┌────────
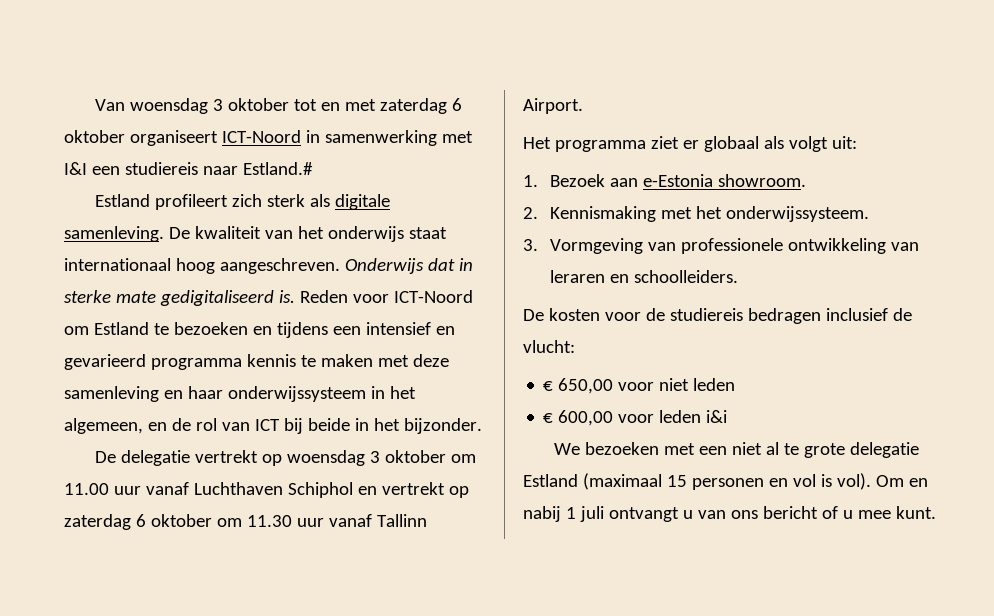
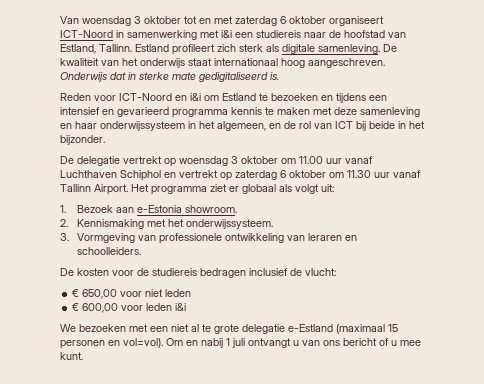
[64,162,87,175] I&I -> [221,30,232,38] i&i
[242,162,313,175] Estland.# // -> [329,30,406,38] [60,44,132,54] de hoofstad van Estland, Tallinn.
(295, 296) none -> (279, 76) //
(473, 296) none -> [175,93,201,101] en i&i
(583, 106) // -> (128, 189) none
[523,474,578,487] Estland -> [288,324,333,332] e-Estland
[792,473,871,490] vol is vol). -> [123,338,163,348] vol=vol).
└────────
* BRIEF *
Repeat only what lies between the start of the data and the end of the line containing "(583, 106) // -> (128, 189) none", exactly, with pictures left out.

* EXERCISE ANSWER *
[64,162,87,175] I&I -> [221,30,232,38] i&i
[242,162,313,175] Estland.# // -> [329,30,406,38] [60,44,132,54] de hoofstad van Estland, Tallinn.
(295, 296) none -> (279, 76) //
(473, 296) none -> [175,93,201,101] en i&i
(583, 106) // -> (128, 189) none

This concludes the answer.